Inviting the community into the tent doesn't undermine your credibility. It enhances your credibility.

It gives your professional journalists an opportunity to listen, to understand the points of view, the perceptions, the daily concerns of the people-formerly-known-as-the-audience.

It gives you an opportunity, if you take it, to make your journalism better, to make your newspaper better, to make what you do more connected with the community and more relevant to the community. It helps you avoid mistakes, especially mistakes of omission, and helps you discover and correct your mistakes of commission.

I've been saying in speeches to journalists and journalism students for years -- including a lecture I gave last month to the incoming freshmen at Medill -- that reading email and message boards and blog comments, and listening to readers/users in other ways, gives us so many more data points to include in our reporting that the outcome is better, more accurate stories -- and despite the challenges I list above, a primary responsibility of a journalist is to be accurate. From accuracy our opportunity to have a positive influences on our communities flows; without it, we're just another Photoshop shop.

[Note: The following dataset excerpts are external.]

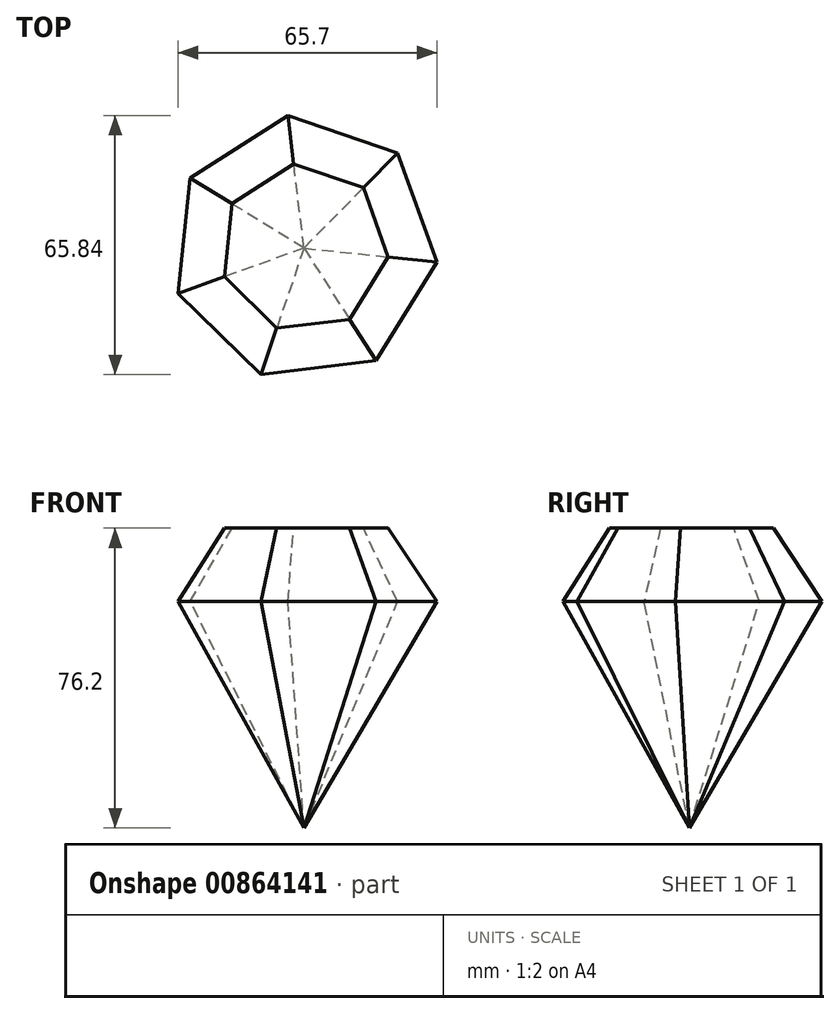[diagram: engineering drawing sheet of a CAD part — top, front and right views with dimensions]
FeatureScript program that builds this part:
annotation { "Feature Type Name" : "Feature", "Feature Type Description" : "" }
export const myFeature = defineFeature(function(context is Context, id is Id, definition is map)
    precondition{}
    {
        {
            var Q0;
            Q0=qCreatedBy(makeId("Top.planeOp"),FACE);
            cPlane(context, id + "F0", {"entities" : qUnion([Q0]), "cplaneType" : CPlaneType.OFFSET, "offset" : 76.2 * mm, "width" : 152.4 * mm, "height" : 152.4 * mm});
        }
        {
            var Q0;
            Q0=qCreatedBy(id+"F0.planeOp",FACE);
            var sketch = newSketch(context, id + "F1", { "sketchPlane" : qUnion([Q0])});
            skPoint(sketch, "E0", {"position": v(0, 0) * mm});
            skSolve(sketch);
        }
        {
            var Q0;
            Q0=qCreatedBy(id+"F0.planeOp",FACE);
            cPlane(context, id + "F2", {"entities" : qUnion([Q0]), "cplaneType" : CPlaneType.OFFSET, "offset" : 76.2 * mm, "width" : 152.4 * mm, "height" : 152.4 * mm});
        }
        {
            var Q0;
            Q0=qCreatedBy(id+"F2.planeOp",FACE);
            var sketch = newSketch(context, id + "F3", { "sketchPlane" : qUnion([Q0])});
            skCircle(sketch, "E1.cCircle", {"center": v(0, 0) * mm, "radius": 40.5 * mm, "construction": true});
            skLineSegment(sketch, "E1.0", {"start": v(44.71, -4.64) * mm, "end": v(24.25, -37.85) * mm});
            skLineSegment(sketch, "E1.1", {"start": v(24.25, -37.85) * mm, "end": v(-14.48, -42.56) * mm});
            skLineSegment(sketch, "E1.2", {"start": v(-14.48, -42.56) * mm, "end": v(-42.3, -15.22) * mm});
            skLineSegment(sketch, "E1.3", {"start": v(-42.3, -15.22) * mm, "end": v(-38.27, 23.58) * mm});
            skLineSegment(sketch, "E1.4", {"start": v(-38.27, 23.58) * mm, "end": v(-5.42, 44.62) * mm});
            skLineSegment(sketch, "E1.5", {"start": v(-5.42, 44.62) * mm, "end": v(31.5, 32.06) * mm});
            skLineSegment(sketch, "E1.6", {"start": v(31.5, 32.06) * mm, "end": v(44.71, -4.64) * mm});
            skPoint(sketch, "E1.0.midPoint", {"position": v(34.48, -21.25) * mm});
            skSolve(sketch);
        }
        {
            var Q0;
            Q0=sQuery(id+"F1.wireOp",VERTEX,"E0");
            var Q1;
            Q1=makeQuery(id+"F3.imprint","IMPRINT",FACE,{"disambiguationData":[TD([[makeQuery(id+"F3.imprint","IMPRINT",EDGE,{"derivedFrom":sQuery(id+"F3.wireOp",EDGE,"E1.0")}),-1.0]])]});
            loft(context, id + "F4", {"sheetProfilesArray" : [{ "sheetProfileEntities" : qUnion([Q0]) }, { "sheetProfileEntities" : qUnion([Q1]) }]});
        }
        {
            var Q0;
            Q0=makeQuery(id+"F4.opLoft","CAP_FACE",FACE,{"disambiguationData":[OSD([makeQuery(id+"F3.imprint","IMPRINT",FACE,{"disambiguationData":[TD([[makeQuery(id+"F3.imprint","IMPRINT",EDGE,{"derivedFrom":sQuery(id+"F3.wireOp",EDGE,"E1.0")}),-1.0]])]})])],"isStart":true});
            chamfer(context, id + "F5", {"entities" : qUnion([Q0]), "width" : 12.7 * mm, "tangentPropagation" : true});
        }
    });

Well, okay, I only added blogs to the list in the last 18 months. (Shows that even someone who has been working in the same place for 35 years can be adaptable, perhaps.)

Back to Steve:

The questions are: Will you benefit from that comment, or will you continue to drift away from your community? Will you take an active role in making that community conversation better, or will you allow it to fester into negativity? Will you accept that kind of responsibility?

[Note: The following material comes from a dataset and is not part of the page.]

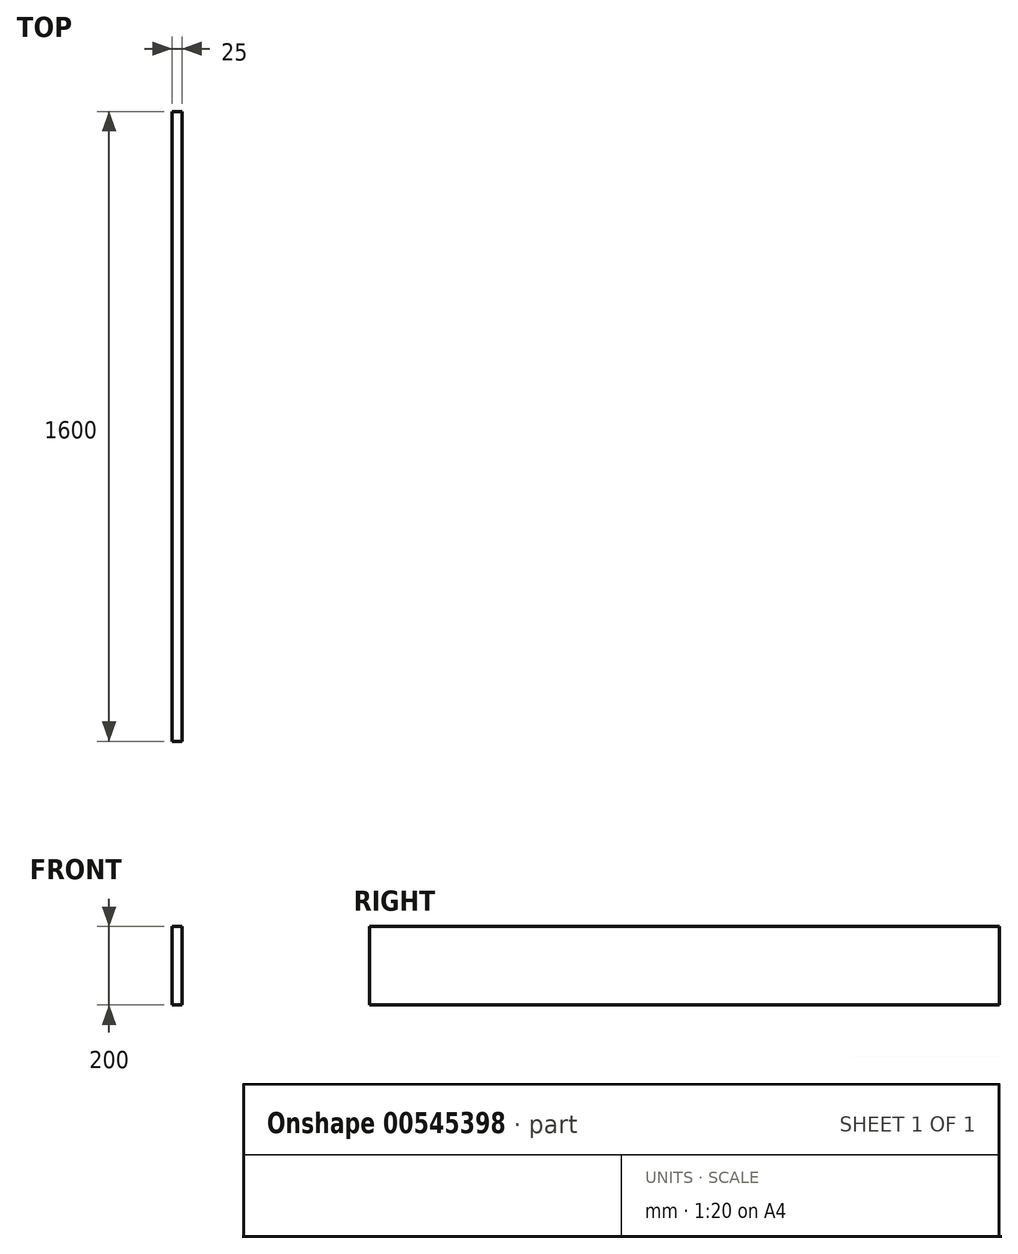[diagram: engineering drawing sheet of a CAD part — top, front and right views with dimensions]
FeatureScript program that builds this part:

Aren't the right answers -- for us as thinking people, for us as committed citizens of our communities, for us as employees of civic institutions whose continued viability depends on the right answers -- inherent? For once, I see no advantage in ambiguity.

Owen Youngman
http://owenyoungman.com

You're right on the money when you mention the thin claim of professional infallibility. In my experience in many different companies, I've come to cringe whenever someone called "looking for background on a story" or "just wanting a quote." I've seen horrendous misquotes that ran exactly contrary not just to what was actually said, but against everything we'd crafted our brand or product to stand for.

In one case, with a small company I'd once owned with my (now) ex-wife, we literally had a shareholder insurrection due to a misquote in a small newspaper, that managed to find itself in the hands of a disgruntled "investor" on the other side of the country.

The journalist in me wouldn't write an article that required edit privledges from someone quoted. The marketer in me wouldn't be quoted without edit privledge.